Minako Aino’s solo adventures come to a close after a series of repetitive stories and a Tuxedo Mask-like love interest named Phantom Ace.
I said in my review of volume one, and I’ll repeat it now as this is the last volume; Codename Sailor V‘s gag-comic format is better suited to Naoko Takeuchi’s skill set. In the context of this series, it doesn’t matter that we have three stories in a row about an enemy plotting to destroy the world by selling pets that are actually secret weapons, and it doesn’t matter that Minako uses virtually the same speech over and over again (with only the references changed) while admonishing them. Indeed, the repetitiveness is part of the humor, kind of like Little Britain.
It also doesn’t matter that Minako is a shallow character with no particular positives outside of athletic abilities, because she is just the clown, she is the instrument of humor, existing only to be laughed at and to move the plot (such as it is) forward.
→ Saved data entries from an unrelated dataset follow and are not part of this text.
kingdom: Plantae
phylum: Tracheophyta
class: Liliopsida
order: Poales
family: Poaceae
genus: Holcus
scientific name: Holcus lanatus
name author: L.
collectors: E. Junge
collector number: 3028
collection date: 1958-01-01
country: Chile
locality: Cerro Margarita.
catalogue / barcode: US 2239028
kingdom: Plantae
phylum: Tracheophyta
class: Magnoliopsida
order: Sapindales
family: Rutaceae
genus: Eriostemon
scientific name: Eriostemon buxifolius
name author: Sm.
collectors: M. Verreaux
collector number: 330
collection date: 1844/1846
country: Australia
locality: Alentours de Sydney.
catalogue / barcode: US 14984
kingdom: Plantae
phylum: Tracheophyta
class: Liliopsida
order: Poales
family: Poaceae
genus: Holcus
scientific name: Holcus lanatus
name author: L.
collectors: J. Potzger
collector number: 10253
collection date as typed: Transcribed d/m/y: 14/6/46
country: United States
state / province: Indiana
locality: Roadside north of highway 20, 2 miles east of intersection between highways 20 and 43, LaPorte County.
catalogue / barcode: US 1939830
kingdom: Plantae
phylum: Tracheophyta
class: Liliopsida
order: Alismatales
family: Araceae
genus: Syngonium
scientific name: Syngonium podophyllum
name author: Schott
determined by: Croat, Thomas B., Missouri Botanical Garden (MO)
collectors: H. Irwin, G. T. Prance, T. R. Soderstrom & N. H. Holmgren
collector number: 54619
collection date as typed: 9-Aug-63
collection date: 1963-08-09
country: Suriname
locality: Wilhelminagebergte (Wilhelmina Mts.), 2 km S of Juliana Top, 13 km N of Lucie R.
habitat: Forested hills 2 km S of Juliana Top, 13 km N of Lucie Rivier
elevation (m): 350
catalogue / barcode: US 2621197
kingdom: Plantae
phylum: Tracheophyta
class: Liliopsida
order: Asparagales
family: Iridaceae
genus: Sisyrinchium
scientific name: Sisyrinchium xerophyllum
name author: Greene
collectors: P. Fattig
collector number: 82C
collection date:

Also, because of the book’s quick pace, Takeuchi’s messy layouts aren’t really a problem. She doesn’t have to detail a long, complex event; only quick, silly ones, so her awkward storytelling techniques don’t show nearly as much.
Not a lot happens in this volume that didn’t happen in the previous one. There are a few more allusions to Sailor Moon, the series that started after but ran concurrently with Sailor V, but became much more successful. Not that you’d be missing anything as a Sailor Moon fan if you chose to skip this title. Sailor Moon is more or less a reboot of this manga, intended to be more ‘TV-series friendly,’ as such, Minako and Usagi are essentially the same character, and hit many of the same points, except that Minako does it alone.
Speaking of similarities, this volume introduces Sailor V’s mysterious love interest, Phantom Ace, clearly a ripoff of Tuxedo Mask, right down to his back story. I will say, however, their final encounter at the end, when all is revealed, is handled very well. Of the three volumes of Sailor Moon that I’ve read so far, I think that this scene is the most effective dramatic moment.
You don’t need to know Sailor Moon to read or understand Sailor V, nor do you need to read Sailor V if you want more out of Sailor Moon. It’s not a bad series, but it’s fairly run-of-the-mill for this genre. It’s worth reading if you have it at hand (or desperately love Sailor Moon and want anything related to it), but you’re not missing out on much if you skip it.